I'm having a problem trying to convert an HTML table into a Golang array. I've tried to achieve it using x/net/html and goquery, without any success on both of them.
Let's say we have this HTML table:
<html>
<body>
<table>
<tr>
<td>Row 1, Content 1</td>
<td>Row 1, Content 2</td>
<td>Row 1, Content 3</td>
<td>Row 1, Content 4</td>
</tr>
<tr>
<td>Row 2, Content 1</td>
<td>Row 2, Content 2</td>
<td>Row 2, Content 3</td>
<td>Row 2, Content 4</td>
</tr>
</table>
</body>
</html>
And I'd like to end up with this array:
------------------------------------
|Row 1, Content 1| Row 1, Content 2|
------------------------------------
|Row 2, Content 1| Row 2, Content 2|
------------------------------------
As you guy can see, I'm just ignoring Contents 3 and 4.
My extraction code:
func extractValue(content []byte) {
doc, _ := goquery.NewDocumentFromReader(bytes.NewReader(content))

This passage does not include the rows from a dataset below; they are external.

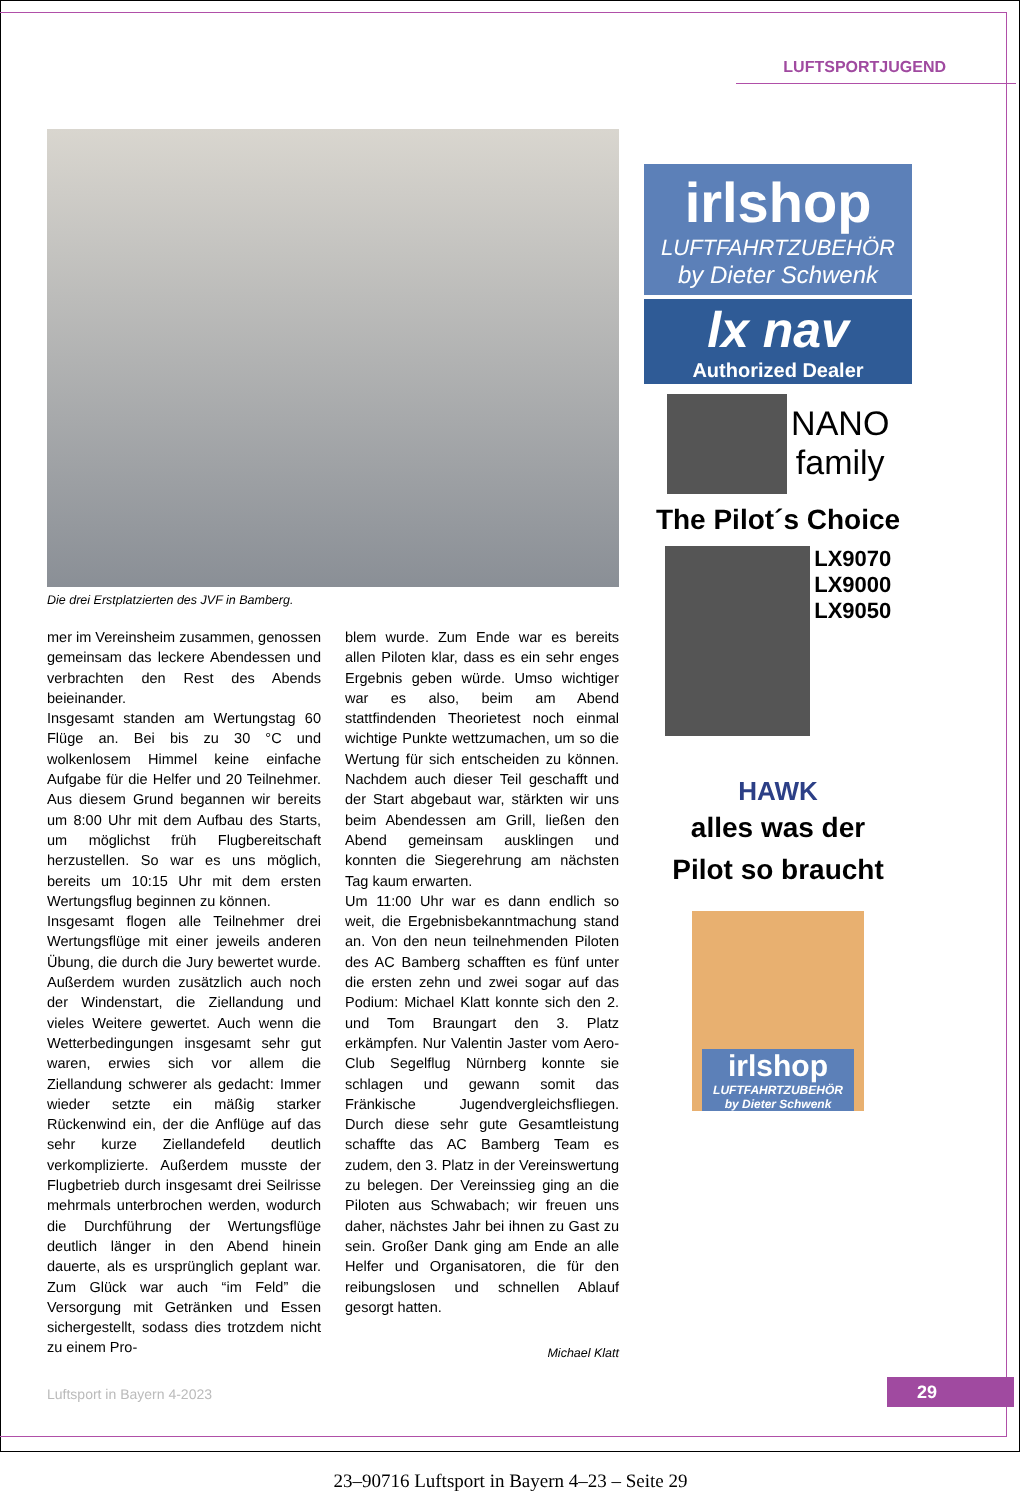LUFTSPORTJUGEND
Die drei Erstplatzierten des JVF in Bamberg.
mer im Vereinsheim zusammen, genossen gemeinsam das leckere Abendessen und verbrachten den Rest des Abends beieinander.
Insgesamt standen am Wertungstag 60 Flüge an. Bei bis zu 30 °C und wolkenlosem Himmel keine einfache Aufgabe für die Helfer und 20 Teilnehmer. Aus diesem Grund begannen wir bereits um 8:00 Uhr mit dem Aufbau des Starts, um möglichst früh Flugbereitschaft herzustellen. So war es uns möglich, bereits um 10:15 Uhr mit dem ersten Wertungsflug beginnen zu können.
Insgesamt flogen alle Teilnehmer drei Wertungsflüge mit einer jeweils anderen Übung, die durch die Jury bewertet wurde. Außerdem wurden zusätzlich auch noch der Windenstart, die Ziellandung und vieles Weitere gewertet. Auch wenn die Wetterbedingungen insgesamt sehr gut waren, erwies sich vor allem die Ziellandung schwerer als gedacht: Immer wieder setzte ein mäßig starker Rückenwind ein, der die Anflüge auf das sehr kurze Ziellandefeld deutlich verkomplizierte. Außerdem musste der Flugbetrieb durch insgesamt drei Seilrisse mehrmals unterbrochen werden, wodurch die Durchführung der Wertungsflüge deutlich länger in den Abend hinein dauerte, als es ursprünglich geplant war. Zum Glück war auch “im Feld” die Versorgung mit Getränken und Essen sichergestellt, sodass dies trotzdem nicht zu einem Pro-
blem wurde. Zum Ende war es bereits allen Piloten klar, dass es ein sehr enges Ergebnis geben würde. Umso wichtiger war es also, beim am Abend stattfindenden Theorietest noch einmal wichtige Punkte wettzumachen, um so die Wertung für sich entscheiden zu können. Nachdem auch dieser Teil geschafft und der Start abgebaut war, stärkten wir uns beim Abendessen am Grill, ließen den Abend gemeinsam ausklingen und konnten die Siegerehrung am nächsten Tag kaum erwarten.
Um 11:00 Uhr war es dann endlich so weit, die Ergebnisbekanntmachung stand an. Von den neun teilnehmenden Piloten des AC Bamberg schafften es fünf unter die ersten zehn und zwei sogar auf das Podium: Michael Klatt konnte sich den 2. und Tom Braungart den 3. Platz erkämpfen. Nur Valentin Jaster vom Aero-Club Segelflug Nürnberg konnte sie schlagen und gewann somit das Fränkische Jugendvergleichsfliegen. Durch diese sehr gute Gesamtleistung schaffte das AC Bamberg Team es zudem, den 3. Platz in der Vereinswertung zu belegen. Der Vereinssieg ging an die Piloten aus Schwabach; wir freuen uns daher, nächstes Jahr bei ihnen zu Gast zu sein. Großer Dank ging am Ende an alle Helfer und Organisatoren, die für den reibungslosen und schnellen Ablauf gesorgt hatten.
Michael Klatt
irlshop
LUFTFAHRTZUBEHÖR
by Dieter Schwenk
lx nav
Authorized Dealer
NANO
family
The Pilot´s Choice
LX9070
LX9000
LX9050
HAWK
alles was der
Pilot so braucht
irlshop
LUFTFAHRTZUBEHÖR
by Dieter Schwenk
Luftsport in Bayern 4-2023 29
23–90716 Luftsport in Bayern 4–23 – Seite 29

doc.Find("table tr td").Each(func(i int, td *goquery.Selection) {
// ...
})
}
I've tried to add a controller number which would be responsible for ignoring the <td>
that I don't want to convert and calling
td.NextAll()
but with no luck. Do you guys have any idea of what should I do to accomplish it?
Thanks.
You can get away with package golang.org/x/net/html
only.
var body = strings.NewReader(`
<html>
<body>
<table>
<tr>
<td>Row 1, Content 1</td>
<td>Row 1, Content 2</td>
<td>Row 1, Content 3</td>
<td>Row 1, Content 4</td>
</tr>
<tr>
<td>Row 2, Content 1</td>
<td>Row 2, Content 2</td>
<td>Row 2, Content 3</td>
<td>Row 2, Content 4</td>
</tr>
</table>
</body>
</html>`)
func main() {
z := html.NewTokenizer(body)
content := []string{}
// While have not hit the </html> tag
for z.Token().Data != "html" {
tt := z.Next()
if tt == html.StartTagToken {
t := z.Token()
if t.Data == "td" {
inner := z.Next()
if inner == html.TextToken {
text := (string)(z.Text())
t := strings.TrimSpace(text)
content = append(content, t)
}
}
}
}
// Print to check the slice's content
fmt.Println(content)
}
This code is written only for this typical HTML pattern only, but refactoring it to be more general wouldn't be hard.